Zur Täuschung der Arbeiterklasse und der Volksmassen wird heute in Hannover die Erste Maikundgebung „Fest der Demokratie“ betitelt. Wer philosohiert denn schon auf einem „Fest der Demokratie“ über die VERNICHTUNG des Kapitalismus, über die GRÜNDUNG EINER NEUEN SOZIALISTISCHEN GESELLSCHAFT jenseits desselben ? Wenn wir am ersten Mai ein Fest der Demokratie feiern können, geht es dann nicht lediglich um eine Verbesserung der bürgerlichen Gesellschaft? Um mehr Demokratie (wagen) ! Damit das Fest im nächsten Jahr noch demokratischer, noch bunter, noch multikultureller wird ! Auch mit multikultureller Ideologie wird heute die scharfe Bürgerkriegstrennung zwischen Lohnarbeit und Kapital verwischt. Wiederholt warnte uns Lenin vor populären Modeschlagworten. „Ohne Wahlen geht es in unserem Zeitalter nicht; ohne die Massen kommt man nicht aus , die Massen KÖNNEN  im Zeitalter des Buchdrucks und des Parlamentarismus NICHT (kursiv von Lenin) geführt werden ohne ein weitverzweigtes, systematisch angewandtes, solide ausgerüstetes System von Schmeichelei, Lüge, Gaunerei, das mit populären Modeschlagworten jongliert, den Arbeitern alles mögliche, beliebige Reformen und beliebige Wohltaten verspricht – wenn diese nur auf den revolutionären Kampf für den Sturz der Bourgeoisie verzichten. Ich möchte dieses System Lloyd-Georgeismus nennen…“ 4. Und Lloyd-Georgeismus gab es auf der zentralen Kundgebung des DGB in Hannover genug, etwa  wenn der Hauptredner Franz Bsirske (Vorsitzender der Gewerkschaft ver.di) soziale Ungerechtigkeiten im kapitalistischen System aufzählt, sodann aber Illusionen verstreut, man könne dieses gerechter gestalten. Auch Forderungen nach gerechten Löhnen verdecken, dass die kapitalistische Ausbeutung ja gerade in der Lohnform stattfindet, was immer betont werden muss, auch und gerade wenn zu Recht höhrere Löhne gefordert werden. Die kapitalistischen Wölfe sind jederzeit bereit, sich mit Arbeitern zusammenzusetzen, um über gerechte Löhne zu philosophieren. Erfreulich war, dass die Antifaschistische Aktion an der Fassade der Universität ein großes Plakat angebracht hatte: „Kampf dem Kapitalismus statt Fest der Demokratie“. 5.

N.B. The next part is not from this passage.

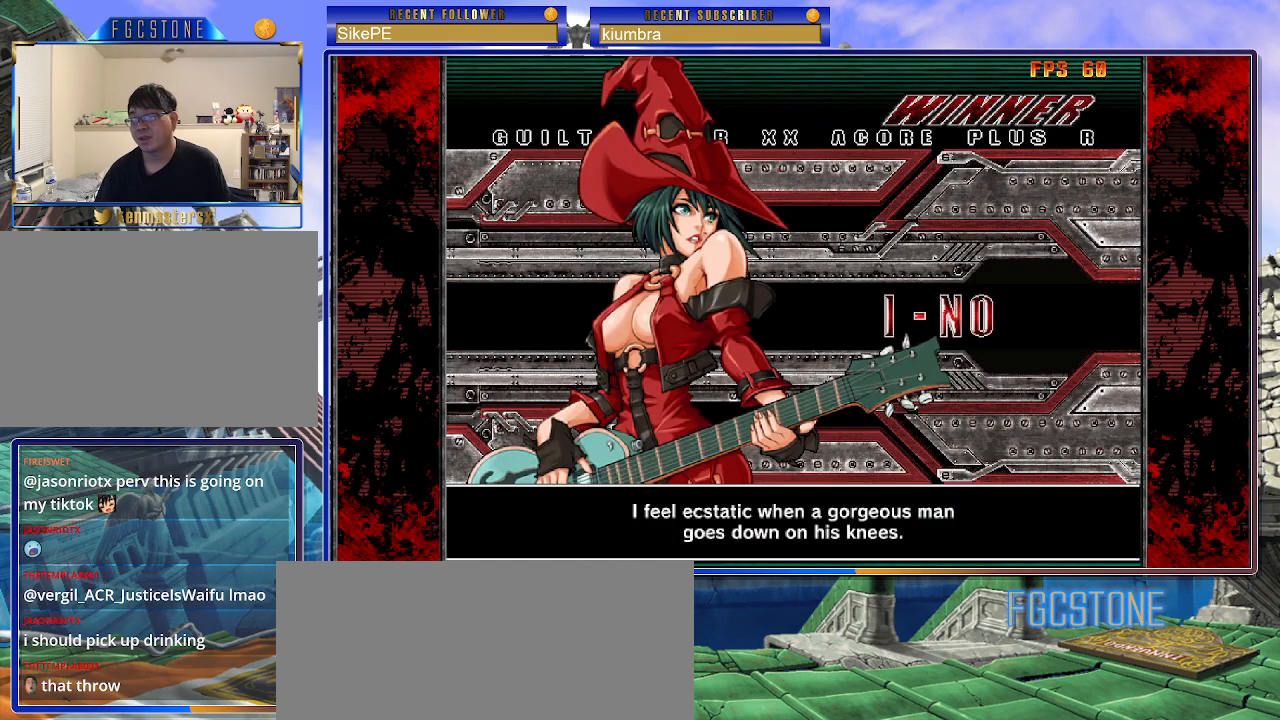
{"buttons": [], "left_stick": "center", "events": [[317, "P", "down"], [450, "P", "up"]]}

Demokratie ist ein großes Wort. Ohne Zweifel fällt der bürgerliche Parlamentarismus nicht unter den Begriff der Demokratie 6., da er das elementare demokratische Recht der Abwählbarkeit der Gewählten, der Rückberufung,  gar nicht kennt. Auch Demokratie bedeutet noch Herrschaft, die Frage ist nur, wer wen beherrscht ? Man darf den politischen Begriff „Demokratie“ nicht im abstrakten politischen Sinn auffassen und darin belassen, sondern muss ihn immer mit der sozialen Fragestellung in Zusammenhang bringen, und da zeigt sich…dass nur ein Prozent der Deutschen „sorgenfrei reich“ 7. ist. Eine denkbar schlechte Voraussetzung für Demokratie.  Legen wir diese 1 % kapitalistischen Ausbeuter und Volksfeinde in Ketten, zerschlagen wir das kapitalistische Ausbeutersystem, diese nur gewaltsam mögliche Emanzipation der 99 % arbeitenden Klassen ist das wahre Fest der Demokratie. 8. Im Kommunistischen Manifest steht die Forderung: Gleicher Arbeitszwang für alle. Da haben wir die Basis für Demokratie. Eine Demokratie, die in ihrer Anlage nicht zum Absterben ihrerselbst ausgerichtet ist, ist eben eine Diktatur. Das ist in der bürgerlichen Gesellschaft der Fall, in der eine verschwindend kleine Minderheit von Eigentümern an den Produktionsmitteln die arbeitenden Volksmassen ausbeutet. Und so erweist sich das von opportunistischen Gewerkschaftsbonzen ausgerichtete „Fest der Demokratie“ als Fest der bürgerlichen Diktatur über die arbeitenden Volksmassen.

1. Auch wurde kein Sprecher der Arbeitslosenbewegung zugelassen, womit der DGB signalisierte, dass er mit der bestehenden Gesellschaftsordnung einverstanden ist, während es gerade die Aufgabe der Gewerkschaften sein sollte, aufzuzeigen, dass die Herrschaft des satten Bürgertums und des mittelalterlichen Klerus mit der Gesellschaft unvereinbar ist.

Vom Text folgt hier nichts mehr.